RT France : Les Etats-Unis ont frappé une base syrienne après l’attaque chimique à Idlib. Pensez-vous que ce soi une réponse appropriée, alors qu’il n’a pas encore été prouvé que l’attaque avait été effectuée par le gouvernement syrien ?
Thierry Mariani (T. M.) : Tout cela me semble complètement prématuré. Il y a des civils qui ont de toute évidence été victimes d’une attaque au gaz, mais la première chose à faire, c’est avant tout une enquête sérieuse. Nous avons aujourd’hui deux versions : celle de Recep Tayyip Erdogan qui consiste à dire que le gouvernement syrien est responsable de l’attaque et celle qui dit qu’en réalité l’armée syrienne a bombardé des entrepôts, et que dans ces entrepôts il y avait du gaz à disposition des djihadistes. Je ne vois pas quelle serait l’utilité d’une attaque au gaz pour le gouvernement syrien. D’abord, cette zone n’est absolument pas stratégique, deuxièmement, on voit bien que la situation de la Syrie sur le plan diplomatique s’améliore. Quelles que soient les conditions, faire une attaque au gaz dans ce contexte semble stupide. A titre personnel, je pense qu’il faut d’abord vérifier qui était coupable et qui détenait réellement ce gaz. Ensuite, je me demande si la riposte américaine n’est pas aussi un message envoyé au peuple américain, parce qu’on voit tout de suite que la première réaction de l’administration de Donald Trump a été de dire : «On n’est pas comme Barack Obama.» Aujourd’hui on n’est même pas sûr de la culpabilité du gouvernement syrien dans ce dossier. Cela me semble donc manquer de réflexion.

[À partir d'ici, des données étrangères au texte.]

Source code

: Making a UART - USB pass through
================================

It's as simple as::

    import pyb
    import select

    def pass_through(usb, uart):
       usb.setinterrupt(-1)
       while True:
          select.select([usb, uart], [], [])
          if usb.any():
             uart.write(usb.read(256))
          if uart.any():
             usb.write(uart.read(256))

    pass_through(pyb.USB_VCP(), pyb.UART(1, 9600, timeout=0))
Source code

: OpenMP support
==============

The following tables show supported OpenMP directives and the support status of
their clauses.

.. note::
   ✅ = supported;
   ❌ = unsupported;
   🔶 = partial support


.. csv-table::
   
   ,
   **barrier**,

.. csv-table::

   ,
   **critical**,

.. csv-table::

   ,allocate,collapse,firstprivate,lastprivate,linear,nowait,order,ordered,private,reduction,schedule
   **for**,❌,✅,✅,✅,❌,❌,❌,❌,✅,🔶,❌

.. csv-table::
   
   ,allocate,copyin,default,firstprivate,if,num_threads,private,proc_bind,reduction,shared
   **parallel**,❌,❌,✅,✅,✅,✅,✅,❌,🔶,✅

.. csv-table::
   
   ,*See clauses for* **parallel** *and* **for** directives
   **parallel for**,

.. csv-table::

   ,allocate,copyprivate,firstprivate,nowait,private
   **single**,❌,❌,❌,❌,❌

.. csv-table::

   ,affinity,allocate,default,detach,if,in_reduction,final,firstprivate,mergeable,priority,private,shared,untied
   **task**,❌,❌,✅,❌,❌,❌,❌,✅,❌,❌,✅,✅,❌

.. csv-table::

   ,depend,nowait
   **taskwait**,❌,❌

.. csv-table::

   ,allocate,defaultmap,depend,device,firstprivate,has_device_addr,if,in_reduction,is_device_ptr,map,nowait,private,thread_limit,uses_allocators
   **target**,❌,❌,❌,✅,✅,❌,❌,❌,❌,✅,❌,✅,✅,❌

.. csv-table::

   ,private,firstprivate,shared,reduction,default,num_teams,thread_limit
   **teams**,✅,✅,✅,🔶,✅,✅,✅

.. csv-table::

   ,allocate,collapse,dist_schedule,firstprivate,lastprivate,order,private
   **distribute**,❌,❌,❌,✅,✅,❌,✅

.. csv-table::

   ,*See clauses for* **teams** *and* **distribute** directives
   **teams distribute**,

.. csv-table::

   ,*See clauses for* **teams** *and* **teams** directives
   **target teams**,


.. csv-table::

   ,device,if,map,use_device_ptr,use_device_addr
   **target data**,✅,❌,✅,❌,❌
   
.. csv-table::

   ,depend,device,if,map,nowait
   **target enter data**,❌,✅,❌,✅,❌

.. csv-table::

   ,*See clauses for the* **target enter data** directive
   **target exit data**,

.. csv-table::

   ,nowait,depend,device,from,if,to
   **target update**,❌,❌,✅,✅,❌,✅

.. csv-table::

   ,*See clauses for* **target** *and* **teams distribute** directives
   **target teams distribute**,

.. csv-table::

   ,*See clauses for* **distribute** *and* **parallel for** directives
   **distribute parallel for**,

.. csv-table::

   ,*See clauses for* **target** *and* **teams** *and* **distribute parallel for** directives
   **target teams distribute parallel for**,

C’est une attitude disproportionnée, tant qu’on n’est pas sûr de l'identité du responsable et dangereuse, parce qu’on sait très bien que, dans ce genre d’attaque, il peut toujours avoir des dérapages
RT France : Cette intervention ressemble-t-elle aux interventions précédentes des Etats-Unis comme en Irak, par exemple ?
T. M. : Si c’est une frappe isolée – non, mais j’espère que ce n’est pas le premier pas de l’engrenage. C’est plutôt une politique qu’on attendait d’Hillary Clinton et pas de Donald Trump. C’est une attitude disproportionnée, tant qu’on n’est pas sûr de l'identité du responsable, et dangereuse, parce qu’on sait très bien que, dans ce genre d’attaque, il peut toujours avoir des dérapages.
Si cette opération devrait se renouveler, on a effectivement de vrais risques
RT France : Il y a donc pour vous une possibilité de dérapage ?
T. M. : C’est un site sur lequel en réalité il n’y a aucun observateur international, sur lequel les informations portant sur les accusations sur le gouvernement syrien sont fournies soit uniquement par l’opposition, soit par les puissances étrangères ouvertement hostiles à la Syrie. Pour désigner un coupable, le minimum est de faire une enquête. Les populations civiles peuvent aussi être touchées, les Américains sont habitués à ce genre de dérapages, comme c’est hélas le cas dans toutes les guerres. S'il s'agit d'une opération qui se limite aux tirs d’un cinquantaine des missiles, ce n’est pas dramatique, mais si cette opération devait se renouveler, on a effectivement de vrais risques.